Top of RECORDS FOR THIS EXERCISE

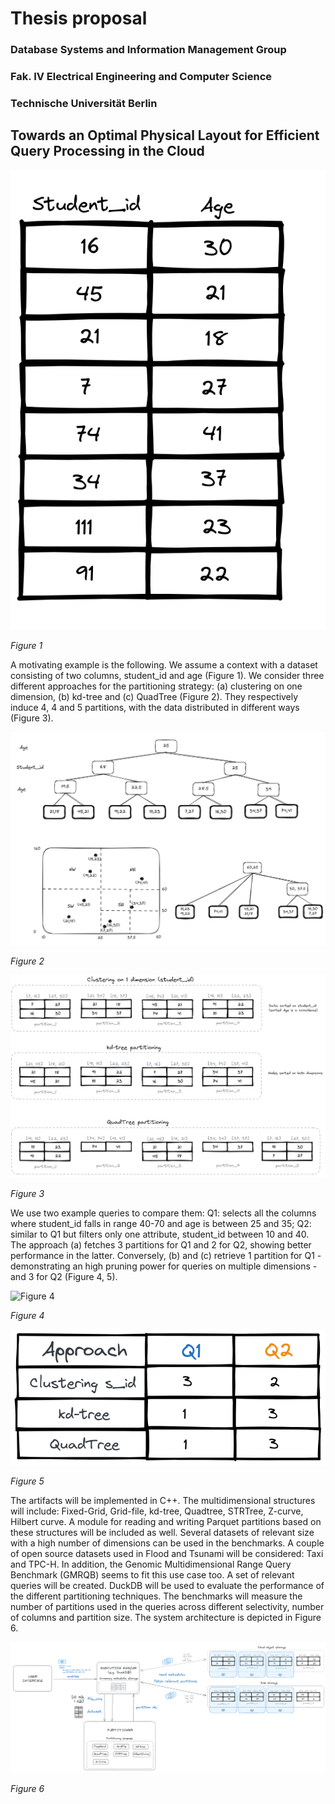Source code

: # Thesis proposal

### Database Systems and Information Management Group
### Fak. IV Electrical Engineering and Computer Science
### Technische Universität Berlin

## Towards an Optimal Physical Layout for Efficient Query Processing in the Cloud

![Figure 1](1-dataset.png)

*Figure 1*

A motivating example is the following. We assume a context with a dataset consisting of two columns, student\_id and age (Figure 1). We consider three different approaches for the partitioning strategy: (a) clustering on one dimension, (b) kd-tree and (c) QuadTree (Figure 2). They respectively induce 4, 4 and 5 partitions, with the data distributed in different ways (Figure 3).

![Figure 2](2-trees.png)

*Figure 2*

![Figure 3](3-partitions.png)

*Figure 3*

We use two example queries to compare them: Q1: selects all the columns where student\_id falls in range 40-70 and age is between 25 and 35; Q2: similar to Q1 but filters only one attribute, student\_id between 10 and 40. The approach (a) fetches 3 partitions for Q1 and 2 for Q2, showing better performance in the latter. Conversely, (b) and (c) retrieve 1 partition for Q1 - demonstrating an high pruning power for queries on multiple dimensions - and 3 for Q2 (Figure 4, 5). 

![Figure 4](4-queries.png)

*Figure 4*

![Figure 5](5-results.png)

*Figure 5*

The artifacts will be implemented in C++. The multidimensional structures will include: Fixed-Grid, Grid-file, kd-tree, Quadtree, STRTree, Z-curve, Hilbert curve. A module for reading and writing Parquet partitions based on these structures will be included as well. Several datasets of relevant size with a high number of dimensions can be used in the benchmarks. A couple of open source datasets used in Flood and Tsunami will be considered: Taxi and TPC-H. In addition, the Genomic Multidimensional Range Query Benchmark (GMRQB) seems to fit this use case too. A set of relevant queries will be created. DuckDB will be used to evaluate the performance of the different partitioning techniques. The benchmarks will measure the number of partitions used in the queries across different selectivity, number of columns and partition size.
The system architecture is depicted in Figure 6.

![Figure 6](6-architecture.png)

*Figure 6*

Bottom of RECORDS FOR THIS EXERCISE

◆ TO DO ◆
Lines containing "architecture" in the records above: how many are there? Give only the number.

◆ RESPONSE TO THIS TASK ◆
2